This FeatureServer contains 5 layers. The individual layers can be fetched using get_layer() which lets us specify the layer by ID or by name. It is recommended to use the ID as that will be less prone to human error (for example a space is secretly a tab).
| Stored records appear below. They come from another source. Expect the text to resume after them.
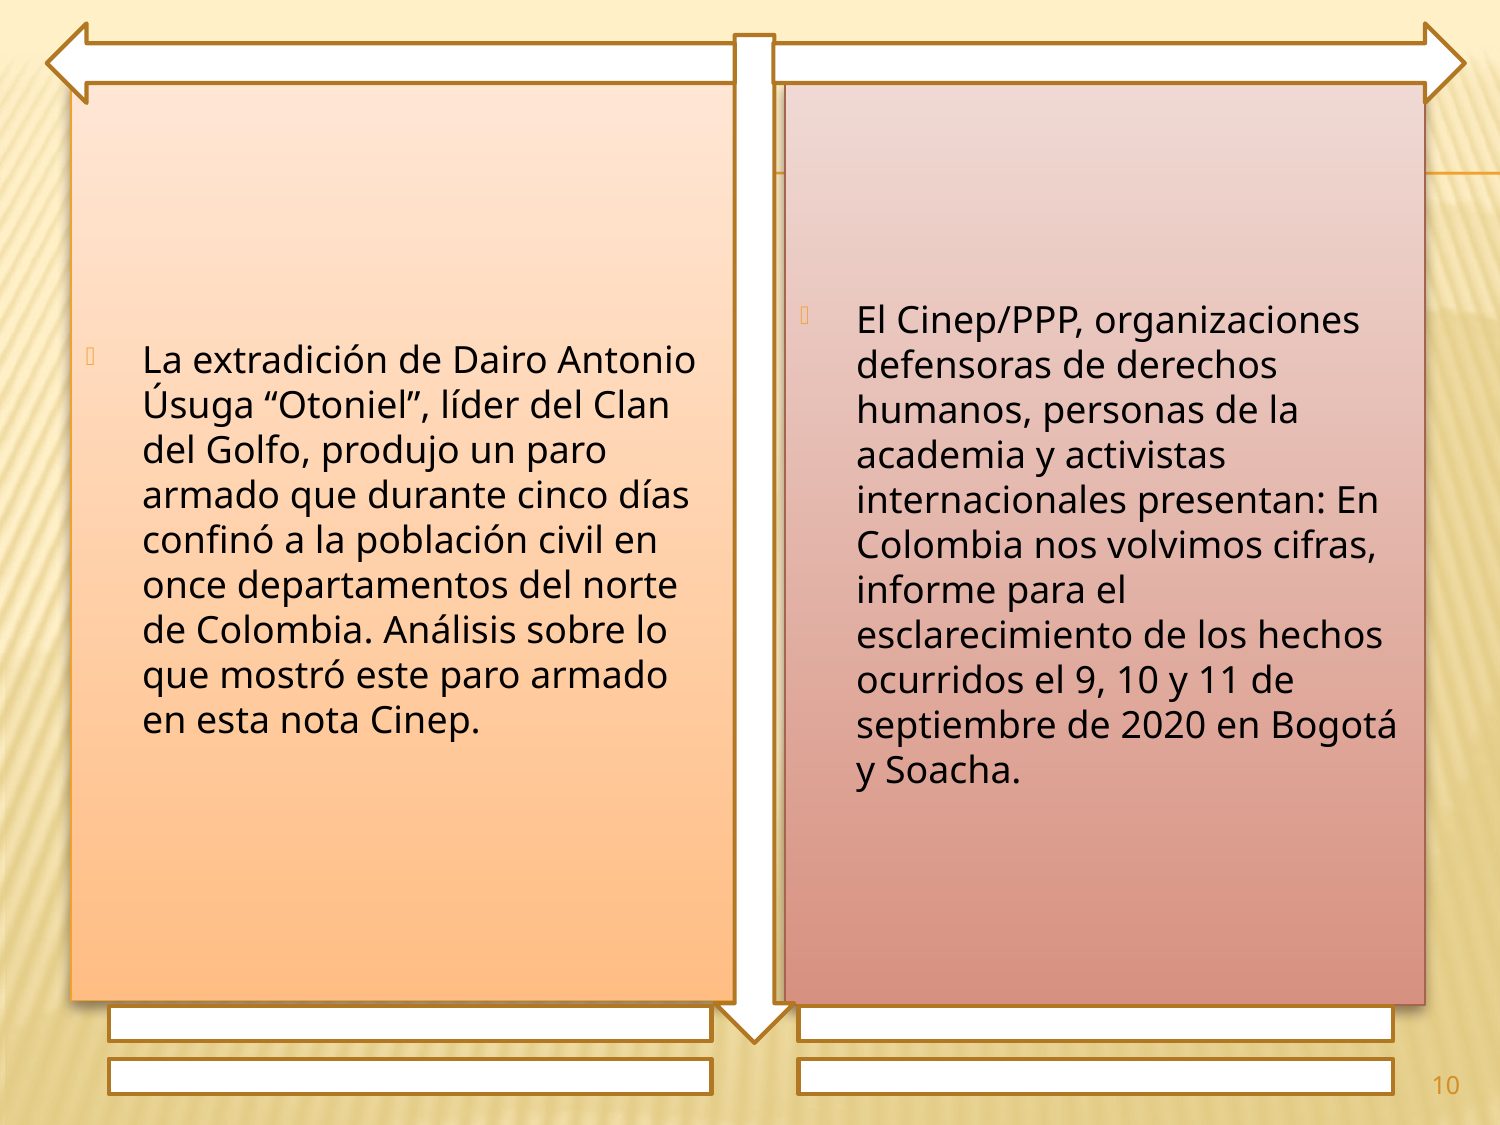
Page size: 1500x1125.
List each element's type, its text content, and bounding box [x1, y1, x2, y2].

text_box [796, 1057, 1395, 1096]
text_box [44, 21, 737, 105]
slide_number 10 [1350, 1062, 1475, 1103]
list La extradición de Dairo Antonio Úsuga “Otoniel”, líder del Clan del Golfo, produjo un paro armado que durante cinco días confinó a la población civil en once departamentos del norte de Colombia. Análisis sobre lo que mostró este paro armado en esta nota Cinep. [70, 86, 732, 1001]
text_box [796, 1004, 1395, 1043]
text_box [107, 1004, 714, 1043]
text_box [771, 21, 1467, 105]
list El Cinep/PPP, organizaciones defensoras de derechos humanos, personas de la academia y activistas internacionales presentan: En Colombia nos volvimos cifras, informe para el esclarecimiento de los hechos ocurridos el 9, 10 y 11 de septiembre de 2020 en Bogotá y Soacha. [784, 86, 1426, 1006]
text_box [712, 32, 797, 1046]
text_box [107, 1057, 714, 1096]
The result of the function is a FeatureLayer object that can be used with arc_select() as illustrated above.

get_layer(fsrv, id = 2)
<FeatureLayer>
Name: Counties
Geometry Type: esriGeometryPolygon
CRS: 3785
Capabilities: Query,Extract

Some FeatureServers will also contain tables.

furl <- "https://services.arcgis.com/P3ePLMYs2RVChkJx/arcgis/rest/services/USA_Wetlands/FeatureServer"
fsrv2 <- arc_open(furl)
fsrv2
<FeatureServer <1 layer, 1 table>>
CRS: 3857
Capabilities: Query,Extract,Sync
  0: USA_Wetlands (esriGeometryPolygon)
  1: Pop_Up_Table (Table)

This can be fetched using get_layer() as well.

get_layer(fsrv2, 1)
<Table>
Name: Pop_Up_Table
Capabilities: Query,Extract,Sync

If you would like to fetch multiple items at one time there is a plural get_layers() which will fetch multiple items based on name or id and return a list.

get_layers(fsrv, id = c(0, 2, 4))
[[1]]
<FeatureLayer>
Name: PlacePoints
Geometry Type: esriGeometryPoint
CRS: 3785
Capabilities: Query,Extract

[[2]]
<FeatureLayer>
Name: Counties
Geometry Type: esriGeometryPolygon
CRS: 3785
Capabilities: Query,Extract

[[3]]
<FeatureLayer>
Name: ZCTAs
Geometry Type: esriGeometryPolygon
CRS: 3785
Capabilities: Query,Extract

There is also a helper get_all_layers() to fetch all of layers of a server into a list. The list has two elements layers and tables. The former containing all of the FeatureLayers and the latter containing all of the Tables in the FeatureServer.

get_all_layers(fsrv2)
$layers
$layers$`0`
<FeatureLayer>
Name: USA_Wetlands
Geometry Type: esriGeometryPolygon
CRS: 3857
Capabilities: Query,Extract,Sync


$tables
$tables$`1`
<Table>
Name: Pop_Up_Table
Capabilities: Query,Extract,Sync